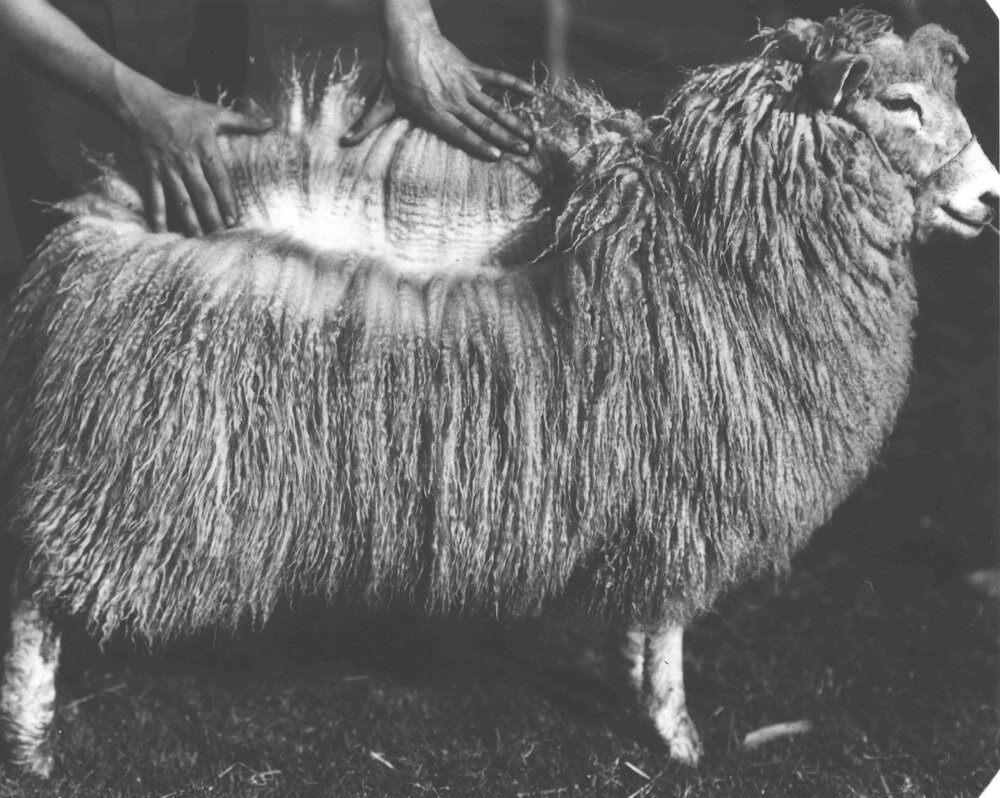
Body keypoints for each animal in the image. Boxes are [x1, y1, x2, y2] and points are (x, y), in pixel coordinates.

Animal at [2, 9, 997, 776]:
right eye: (898, 104)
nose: (991, 196)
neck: (715, 233)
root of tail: (113, 211)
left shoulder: (656, 485)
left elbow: (644, 620)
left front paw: (639, 693)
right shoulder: (687, 483)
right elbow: (671, 621)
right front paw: (678, 740)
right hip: (127, 471)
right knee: (34, 598)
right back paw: (30, 740)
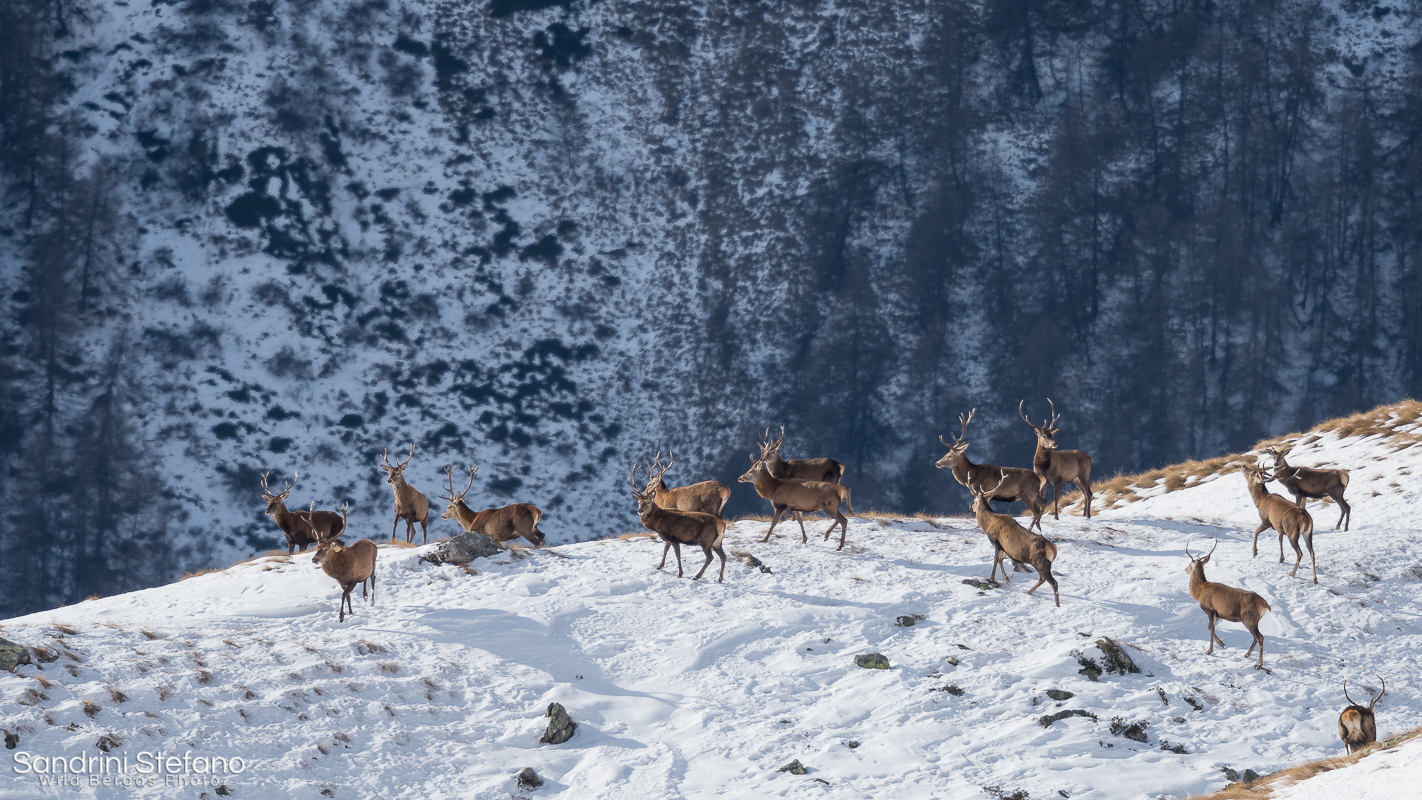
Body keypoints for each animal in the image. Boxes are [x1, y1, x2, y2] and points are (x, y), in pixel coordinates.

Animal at [968, 477, 1060, 606]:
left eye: (974, 500)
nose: (970, 506)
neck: (988, 524)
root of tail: (1054, 550)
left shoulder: (996, 542)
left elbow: (995, 560)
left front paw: (991, 579)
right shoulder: (1005, 547)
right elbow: (1000, 560)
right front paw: (1006, 579)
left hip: (1041, 562)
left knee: (1053, 582)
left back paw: (1057, 605)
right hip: (1040, 563)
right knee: (1042, 579)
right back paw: (1028, 592)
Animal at [1183, 538, 1272, 670]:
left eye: (1190, 565)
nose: (1185, 569)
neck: (1200, 592)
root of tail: (1265, 605)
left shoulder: (1210, 610)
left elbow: (1211, 628)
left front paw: (1209, 650)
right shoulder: (1219, 614)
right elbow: (1210, 627)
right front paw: (1221, 643)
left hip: (1249, 618)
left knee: (1260, 637)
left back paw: (1259, 665)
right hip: (1253, 620)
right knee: (1256, 637)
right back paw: (1247, 654)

------------------------------------------------

WHAT YOU NEED TO DO -
Tally the lines above that contain the string "elbow". Respond with the total alone.

ANSWER TO THE PROBLEM -
6